I was just throwing an option at you as I know some areas around the country are tough to find good Pontiac engines at reasonable prices. The 326 won't have the torque or HP of a built 400, but it doesn't mean it won't be respectable or fun to drive. I bought a 350CI/3 speed stick in a '67 Firebird (originally a 326CI) that I was told had some head work done to it, and I don't think it had any kind of big cam or anything. It was a peppy car, able to burn tires with little problem, and I used to spin it to 6,000 RPM's. 

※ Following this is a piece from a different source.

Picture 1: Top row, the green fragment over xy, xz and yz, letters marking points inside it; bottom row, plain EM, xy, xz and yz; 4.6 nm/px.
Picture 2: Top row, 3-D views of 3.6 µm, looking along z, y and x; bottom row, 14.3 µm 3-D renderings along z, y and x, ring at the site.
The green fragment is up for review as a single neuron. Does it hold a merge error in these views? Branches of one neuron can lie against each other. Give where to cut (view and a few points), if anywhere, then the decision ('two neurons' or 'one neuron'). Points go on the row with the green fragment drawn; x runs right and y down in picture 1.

A 400CI with a Butler stroker kit would be my choice, but this means you have to buy an engine and you want to find one with a set of heads you can use having the factory screw-in studs. *Oldskool* nailed it on the block as you need one that you can fit into your year car/engine mounts without engine mount adapters. You can also buy an engine ready to go that will drop in your engine bay from one of the already mentioned builders if you can afford it. Everything depends on your budget and how much you have to play with.:thumbsup:

Member *Grumpy* recently rebuilt his 326 to the 326HO 285HP specs. You might want to contact him and ask about the performance of the engine seeing the car is finished and on the road. Check out his Facebook page and the engine video. https://www.facebook.com/pages/Grumpys-Garage-MuscleCars/200941343261937?ref=hl


----------



## Goat Roper (Oct 28, 2014)

rickm said:


> a period correct motor out of a full size Pontiac would be relatively inexpensive to buy n have rebuilt.


Hahahahahah...ummm... :nonod:


----------